Lui, gosse, quand il allait guetter les chamois du Suchet avant de partir pour l’école, il rêvait de devenir garde-chasse. Son père, laitier-fromager au demeurant très bon papa, voulait le voir employé de banque ou de La Poste. Le jeune Jean-Claude se chargea, bien que doué, de rater ses tests, et La Poste l’engagea quand même. Mais le papa lâcha prise et le jeune homme fut engagé comme apprenti forestier-bûcheron pour son plus grand bonheur! À capturer les lynx pour les déplacer dans d’autres régions, à endormir les bouquetins pour une étude importante qui montrera que les vieux mâles sont les meilleurs reproducteurs (et qu’il ne faut donc plus les chasser), à organiser les comptages de tétras-lyres pour en mesurer la population, à mettre sur pied les journées visant à maintenir les pâturages ouverts, à épauler les éleveurs, à chercher des solutions pour les aider à vivre avec le loup, à trouver le juste équilibre jour après jour, Jean-Claude Roch est devenu aussi présent et important dans le paysage des Alpes vaudoises que le Pic Chaussy ou le Grand-Muveran.
Le râle des genêts
Toutes ces montagnes composent son jardin. Il y vit, il y vivra, d’ailleurs. Roch est agriculteur, il a des chiens de berger, des chèvres, il prend des vaches, des chèvres et des moutons en estivage, et il est sollicité pour de nombreuses missions en lien avec sa passion de la nature. Mais la mission principale, celle qu’il a parfois dû délaisser, sans l’oublier, c’est sa famille. Il veut être plus proche de sa petite Tania, 8ans, il veut se rapprocher du père idéal qu’il avoue n’avoir pas été pour ses trois premiers enfants.

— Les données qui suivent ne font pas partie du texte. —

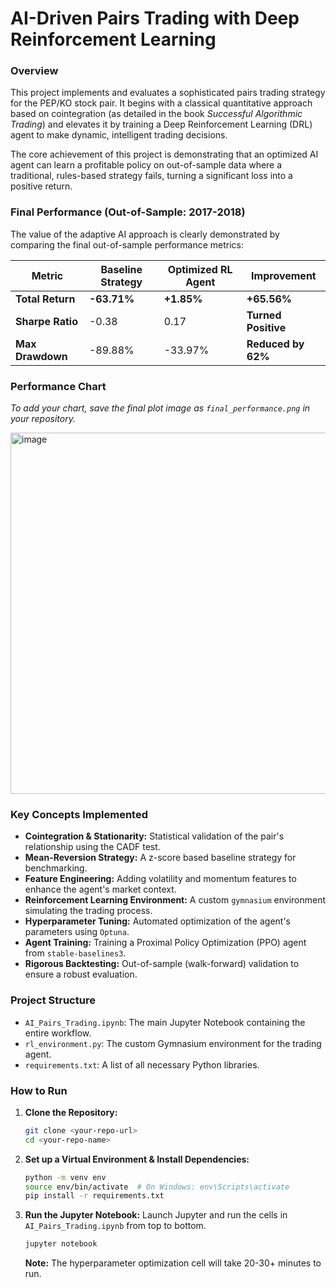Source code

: # AI-Driven Pairs Trading with Deep Reinforcement Learning

### Overview

This project implements and evaluates a sophisticated pairs trading strategy for the PEP/KO stock pair. It begins with a classical quantitative approach based on cointegration (as detailed in the book *Successful Algorithmic Trading*) and elevates it by training a Deep Reinforcement Learning (DRL) agent to make dynamic, intelligent trading decisions.

The core achievement of this project is demonstrating that an optimized AI agent can learn a profitable policy on out-of-sample data where a traditional, rules-based strategy fails, turning a significant loss into a positive return.

### Final Performance (Out-of-Sample: 2017-2018)

The value of the adaptive AI approach is clearly demonstrated by comparing the final out-of-sample performance metrics:

| Metric             | Baseline Strategy | Optimized RL Agent | Improvement      |
| ------------------ | ----------------- | ------------------ | ---------------- |
| **Total Return** | **-63.71%** | **+1.85%** | **+65.56%** |
| **Sharpe Ratio** | -0.38             | 0.17               | **Turned Positive** |
| **Max Drawdown** | -89.88%           | -33.97%            | **Reduced by 62%** |

### Performance Chart

*To add your chart, save the final plot image as `final_performance.png` in your repository.*

<img width="993" height="578" alt="image" src="https://github.com/user-attachments/assets/eda118a0-f6c2-4665-85dc-77fd477287a9" />


### Key Concepts Implemented
- **Cointegration & Stationarity:** Statistical validation of the pair's relationship using the CADF test.
- **Mean-Reversion Strategy:** A z-score based baseline strategy for benchmarking.
- **Feature Engineering:** Adding volatility and momentum features to enhance the agent's market context.
- **Reinforcement Learning Environment:** A custom `gymnasium` environment simulating the trading process.
- **Hyperparameter Tuning:** Automated optimization of the agent's parameters using `Optuna`.
- **Agent Training:** Training a Proximal Policy Optimization (PPO) agent from `stable-baselines3`.
- **Rigorous Backtesting:** Out-of-sample (walk-forward) validation to ensure a robust evaluation.

### Project Structure

- `AI_Pairs_Trading.ipynb`: The main Jupyter Notebook containing the entire workflow.
- `rl_environment.py`: The custom Gymnasium environment for the trading agent.
- `requirements.txt`: A list of all necessary Python libraries.

### How to Run

1.  **Clone the Repository:**
    ```bash
    git clone <your-repo-url>
    cd <your-repo-name>
    ```

2.  **Set up a Virtual Environment & Install Dependencies:**
    ```bash
    python -m venv env
    source env/bin/activate  # On Windows: env\Scripts\activate
    pip install -r requirements.txt
    ```

3.  **Run the Jupyter Notebook:**
    Launch Jupyter and run the cells in `AI_Pairs_Trading.ipynb` from top to bottom.
    ```bash
    jupyter notebook
    ```
    **Note:** The hyperparameter optimization cell will take 20-30+ minutes to run.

«Mais ils sont tous venus avec moi dans la nature!» Son téléphone sonne. C’est le chant du loup. Il n’y a pas longtemps, c’était la chouette de Tengmalm. Il a mis le loup pour aller à une assemblée de chasseurs en Valais. Derrière son sourire malicieux, il y a sa vie: l’avalanche dont il est sorti vivant par miracle; les tristesses au retour des sorties de la colonne de secours dont il a fait partie; la découverte du râle des genêts en altitude, et les airs d’enfants heureux des ornithologues qu’il avait avertis de la présence de l’oiseau; le Mont-Blanc, les Dents-de-Morcles; le Chaussy à skis l’hiver. Et cette phrase, pour finir: «Si j’étais né en Bretagne, j’aurais été marin-pêcheur.»